• **Requirement 1**: Set down, unchanged, the rows of the spatial reasoning records from the line that contains "is physically lower." through the line that contains "Is brown wooden".

Mimicking Python Dictionaries in Power Query M: how, why, and is it better than a join/merge?
Note: This is a technical post. A more friendly version for those not as familiar with Power Query will follow shortly.
ETL or data munging is what Power Query is all about, but limiting ourselves to the UI functions shortchanges M's capabilities and the efficiency of our ETL processes. The "Functions in Focus: Power Query/M Language" series is set to introduce functions you'd only see using the "Advanced Editor" and writing the script yourself.
Don't panic! I'll include plenty of use cases, coding, and "what-ifs" to help along the way.
In today's article, we are going to focus on using Record.FieldOrDefault() in place of Table.NestedJoin() for many-to-one or one-to-one or one-to-many replacements. By replacements, I mean converting values like "US" and "USA" to "United States" or converting cumbersome fact table descriptors (like City or State) to integer dimension table keys.
Why are records special? And you mentioned Python...

• **Requirement 2**: Write out the stretch of the post on mimicking Python dictionaries in Power Query M from "Note: This is" through "dimension table keys.", swapping "Table.NestedJoin()" for "Table.Join()".

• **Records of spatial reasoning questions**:
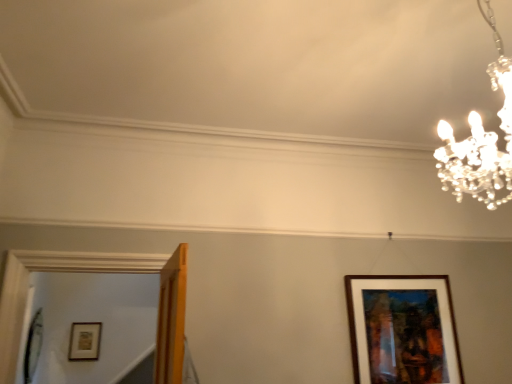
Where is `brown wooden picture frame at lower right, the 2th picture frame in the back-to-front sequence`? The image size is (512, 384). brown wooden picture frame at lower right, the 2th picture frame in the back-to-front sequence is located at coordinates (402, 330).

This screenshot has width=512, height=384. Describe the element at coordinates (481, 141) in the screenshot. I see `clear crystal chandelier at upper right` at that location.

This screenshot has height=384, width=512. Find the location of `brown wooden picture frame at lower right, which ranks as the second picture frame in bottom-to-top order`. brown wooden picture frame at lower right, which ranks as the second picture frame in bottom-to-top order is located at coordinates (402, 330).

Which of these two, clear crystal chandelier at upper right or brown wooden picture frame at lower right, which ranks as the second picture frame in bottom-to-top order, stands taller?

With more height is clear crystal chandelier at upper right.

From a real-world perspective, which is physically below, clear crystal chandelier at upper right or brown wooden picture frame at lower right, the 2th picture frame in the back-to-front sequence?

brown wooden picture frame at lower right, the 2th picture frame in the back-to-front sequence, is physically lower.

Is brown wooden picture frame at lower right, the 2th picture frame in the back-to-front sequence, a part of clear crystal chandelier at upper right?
---
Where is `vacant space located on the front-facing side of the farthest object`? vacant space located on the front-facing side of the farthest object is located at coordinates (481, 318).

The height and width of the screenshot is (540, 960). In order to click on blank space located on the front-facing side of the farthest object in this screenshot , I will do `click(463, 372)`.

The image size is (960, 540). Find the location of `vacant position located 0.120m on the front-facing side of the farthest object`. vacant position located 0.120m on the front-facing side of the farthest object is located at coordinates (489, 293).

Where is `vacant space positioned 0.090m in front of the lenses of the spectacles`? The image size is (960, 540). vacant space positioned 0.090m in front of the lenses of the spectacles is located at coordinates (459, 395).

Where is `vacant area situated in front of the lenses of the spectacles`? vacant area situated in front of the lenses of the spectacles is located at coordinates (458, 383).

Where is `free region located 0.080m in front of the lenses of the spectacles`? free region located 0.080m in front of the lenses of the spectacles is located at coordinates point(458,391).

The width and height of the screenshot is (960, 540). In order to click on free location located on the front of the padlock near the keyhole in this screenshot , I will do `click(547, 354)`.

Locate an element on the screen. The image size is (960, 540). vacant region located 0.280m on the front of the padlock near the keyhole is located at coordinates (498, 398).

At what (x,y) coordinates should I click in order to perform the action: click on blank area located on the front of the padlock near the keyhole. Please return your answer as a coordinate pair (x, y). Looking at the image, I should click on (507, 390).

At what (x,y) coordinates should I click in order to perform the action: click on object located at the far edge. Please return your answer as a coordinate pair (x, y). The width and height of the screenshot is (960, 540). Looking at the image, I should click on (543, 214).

• **Result 1**:
brown wooden picture frame at lower right, the 2th picture frame in the back-to-front sequence, is physically lower.

Is brown wooden picture frame at lower right, the 2th picture frame in the back-to-front sequence, a part of clear crystal chandelier at upper right?

• **Result 2**:
Note: This is a technical post. A more friendly version for those not as familiar with Power Query will follow shortly.
ETL or data munging is what Power Query is all about, but limiting ourselves to the UI functions shortchanges M's capabilities and the efficiency of our ETL processes. The "Functions in Focus: Power Query/M Language" series is set to introduce functions you'd only see using the "Advanced Editor" and writing the script yourself.
Don't panic! I'll include plenty of use cases, coding, and "what-ifs" to help along the way.
In today's article, we are going to focus on using Record.FieldOrDefault() in place of Table.Join() for many-to-one or one-to-one or one-to-many replacements. By replacements, I mean converting values like "US" and "USA" to "United States" or converting cumbersome fact table descriptors (like City or State) to integer dimension table keys.